▸ Exercise details
Can you edit the data between the line holding "list Desenho dos" and the line holding "list Botão de", inclusive, swapping "palhetas" for "raquetes" and leaving everything else unchanged?
━━━━━━━━━━━━━━━━━━━━
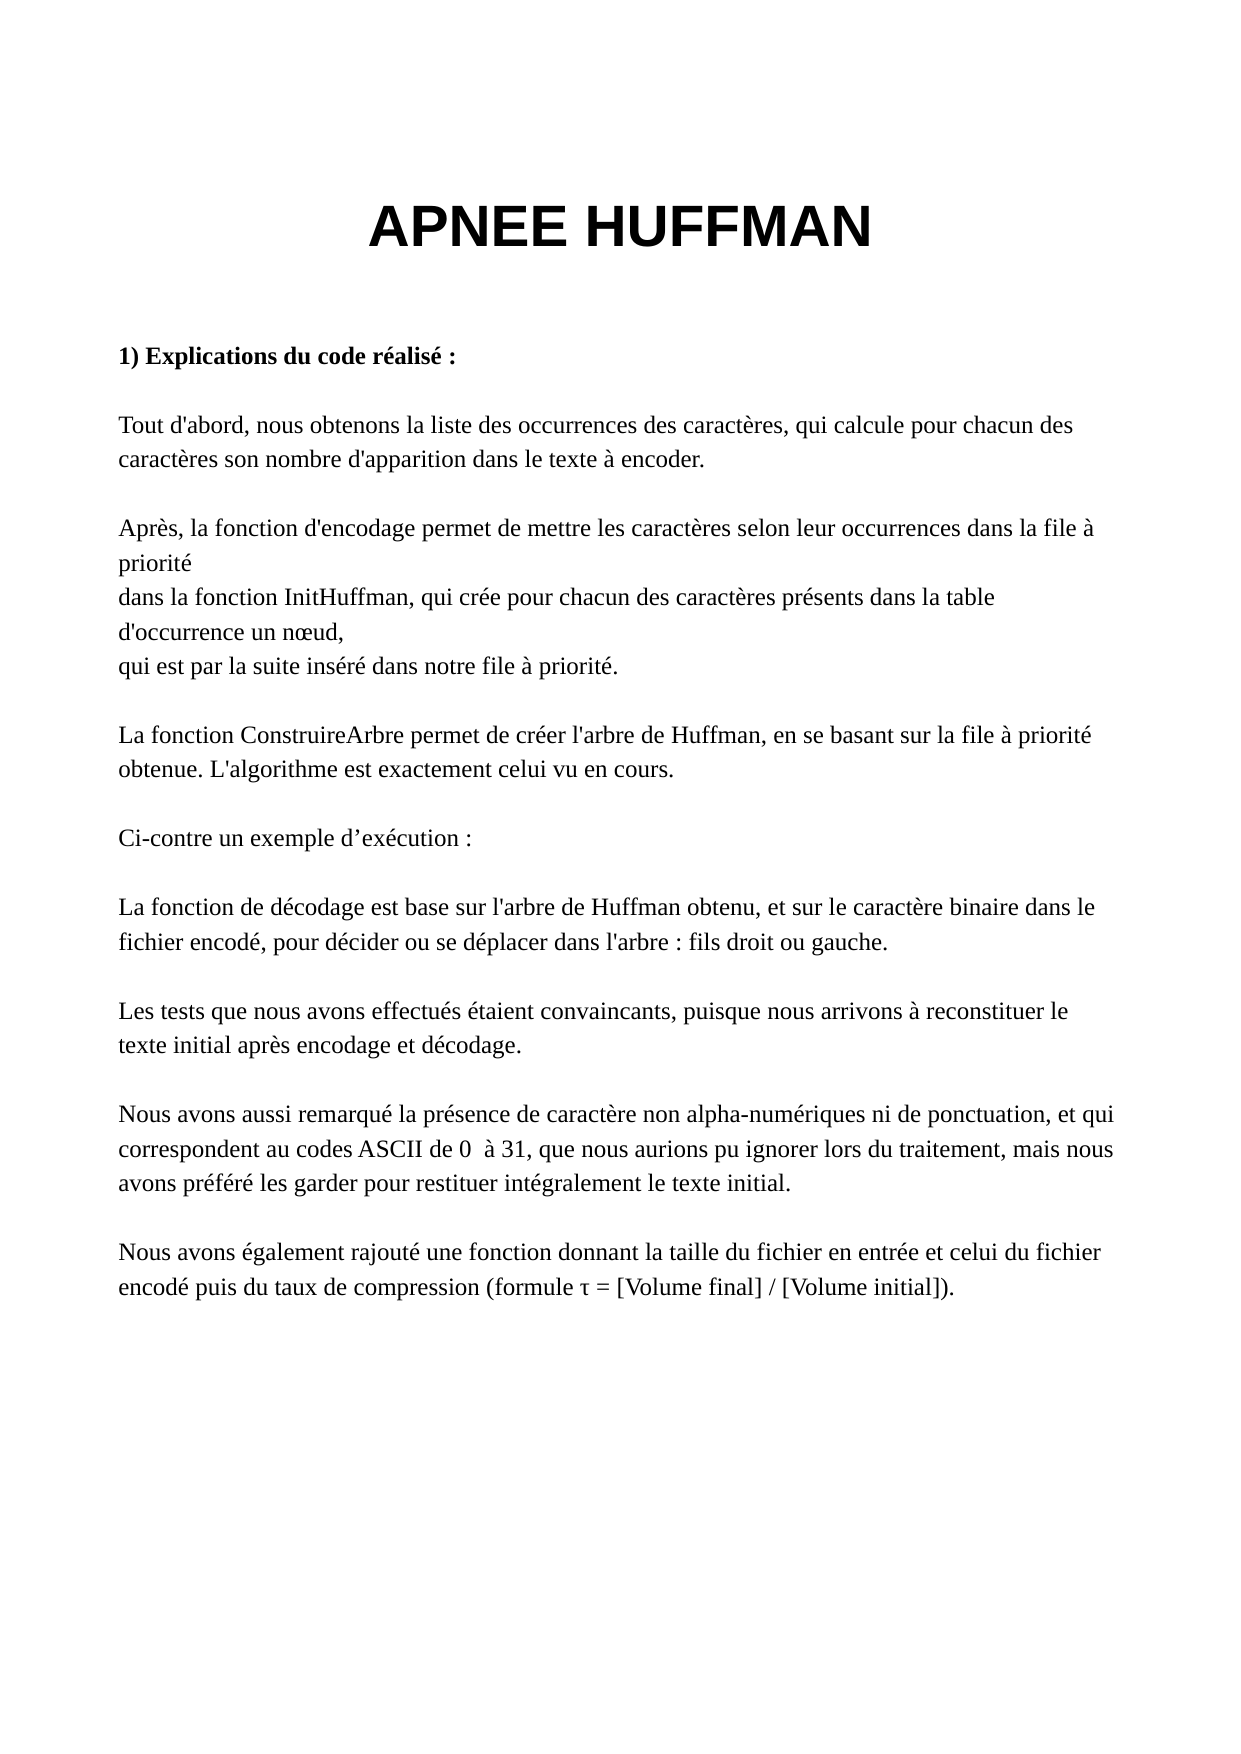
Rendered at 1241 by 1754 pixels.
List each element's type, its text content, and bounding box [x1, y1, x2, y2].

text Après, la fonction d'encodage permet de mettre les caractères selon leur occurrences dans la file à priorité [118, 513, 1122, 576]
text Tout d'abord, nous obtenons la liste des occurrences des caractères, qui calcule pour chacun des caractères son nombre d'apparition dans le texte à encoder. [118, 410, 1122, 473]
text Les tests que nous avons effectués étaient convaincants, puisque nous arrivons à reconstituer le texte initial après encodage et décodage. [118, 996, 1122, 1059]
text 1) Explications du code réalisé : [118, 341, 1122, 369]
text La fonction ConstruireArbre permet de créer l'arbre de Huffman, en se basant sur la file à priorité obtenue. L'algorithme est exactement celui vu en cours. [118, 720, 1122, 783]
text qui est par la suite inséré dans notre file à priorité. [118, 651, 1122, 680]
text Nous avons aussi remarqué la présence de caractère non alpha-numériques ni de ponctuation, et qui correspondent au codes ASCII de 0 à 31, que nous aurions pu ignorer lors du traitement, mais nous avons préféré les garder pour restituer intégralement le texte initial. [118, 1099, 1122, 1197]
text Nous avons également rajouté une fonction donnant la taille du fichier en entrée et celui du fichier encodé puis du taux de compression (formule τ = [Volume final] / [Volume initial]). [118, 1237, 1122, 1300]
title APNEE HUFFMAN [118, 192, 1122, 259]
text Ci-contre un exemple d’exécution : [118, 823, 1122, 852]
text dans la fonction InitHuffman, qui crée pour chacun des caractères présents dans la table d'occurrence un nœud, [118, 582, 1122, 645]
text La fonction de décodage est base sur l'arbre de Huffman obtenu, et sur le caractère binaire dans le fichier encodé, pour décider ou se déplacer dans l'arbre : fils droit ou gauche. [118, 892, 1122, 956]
━━━━━━━━━━━━━━━━━━━━
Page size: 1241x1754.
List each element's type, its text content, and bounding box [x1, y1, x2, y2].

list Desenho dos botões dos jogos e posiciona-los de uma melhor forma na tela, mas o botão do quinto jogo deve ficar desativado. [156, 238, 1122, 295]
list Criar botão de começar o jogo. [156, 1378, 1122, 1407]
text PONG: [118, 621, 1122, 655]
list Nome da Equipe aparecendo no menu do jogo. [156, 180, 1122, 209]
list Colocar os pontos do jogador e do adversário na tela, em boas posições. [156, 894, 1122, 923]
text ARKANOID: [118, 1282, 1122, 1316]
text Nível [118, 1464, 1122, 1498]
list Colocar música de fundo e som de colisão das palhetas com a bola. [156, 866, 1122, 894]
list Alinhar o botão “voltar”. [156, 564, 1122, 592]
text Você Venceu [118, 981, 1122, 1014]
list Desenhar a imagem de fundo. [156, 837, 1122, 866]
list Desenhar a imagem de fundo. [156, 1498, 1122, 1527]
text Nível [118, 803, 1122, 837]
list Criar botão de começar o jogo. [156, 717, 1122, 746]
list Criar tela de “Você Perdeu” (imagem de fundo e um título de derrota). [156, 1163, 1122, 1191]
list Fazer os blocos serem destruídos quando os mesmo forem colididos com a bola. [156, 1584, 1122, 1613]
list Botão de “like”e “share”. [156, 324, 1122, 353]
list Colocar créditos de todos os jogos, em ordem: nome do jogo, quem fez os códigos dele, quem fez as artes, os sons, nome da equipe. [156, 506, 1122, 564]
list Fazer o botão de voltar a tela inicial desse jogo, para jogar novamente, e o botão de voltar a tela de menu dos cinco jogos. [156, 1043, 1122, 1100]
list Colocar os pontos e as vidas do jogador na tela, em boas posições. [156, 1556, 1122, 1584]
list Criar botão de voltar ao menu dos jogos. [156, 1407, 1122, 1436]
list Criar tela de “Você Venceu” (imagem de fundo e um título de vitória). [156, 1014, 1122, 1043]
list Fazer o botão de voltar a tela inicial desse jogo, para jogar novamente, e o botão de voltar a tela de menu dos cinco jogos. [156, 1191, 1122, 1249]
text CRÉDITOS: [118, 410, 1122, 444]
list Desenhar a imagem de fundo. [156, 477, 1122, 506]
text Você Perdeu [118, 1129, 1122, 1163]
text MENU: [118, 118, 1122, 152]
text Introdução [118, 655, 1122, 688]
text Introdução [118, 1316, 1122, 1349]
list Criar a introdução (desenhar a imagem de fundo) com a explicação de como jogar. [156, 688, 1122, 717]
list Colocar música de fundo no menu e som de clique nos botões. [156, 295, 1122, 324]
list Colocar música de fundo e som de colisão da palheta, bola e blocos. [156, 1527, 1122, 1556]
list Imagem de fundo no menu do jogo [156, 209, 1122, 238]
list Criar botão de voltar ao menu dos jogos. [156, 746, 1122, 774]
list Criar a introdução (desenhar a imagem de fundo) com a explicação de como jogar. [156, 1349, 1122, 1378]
━━━━━━━━━━━━━━━━━━━━
▸ Result of this task
list Desenho dos botões dos jogos e posiciona-los de uma melhor forma na tela, mas o botão do quinto jogo deve ficar desativado. [156, 238, 1122, 295]
list Criar botão de começar o jogo. [156, 1378, 1122, 1407]
text PONG: [118, 621, 1122, 655]
list Nome da Equipe aparecendo no menu do jogo. [156, 180, 1122, 209]
list Colocar os pontos do jogador e do adversário na tela, em boas posições. [156, 894, 1122, 923]
text ARKANOID: [118, 1282, 1122, 1316]
text Nível [118, 1464, 1122, 1498]
list Colocar música de fundo e som de colisão das raquetes com a bola. [156, 866, 1122, 894]
list Alinhar o botão “voltar”. [156, 564, 1122, 592]
text Você Venceu [118, 981, 1122, 1014]
list Desenhar a imagem de fundo. [156, 837, 1122, 866]
list Desenhar a imagem de fundo. [156, 1498, 1122, 1527]
text Nível [118, 803, 1122, 837]
list Criar botão de começar o jogo. [156, 717, 1122, 746]
list Criar tela de “Você Perdeu” (imagem de fundo e um título de derrota). [156, 1163, 1122, 1191]
list Fazer os blocos serem destruídos quando os mesmo forem colididos com a bola. [156, 1584, 1122, 1613]
list Botão de “like”e “share”. [156, 324, 1122, 353]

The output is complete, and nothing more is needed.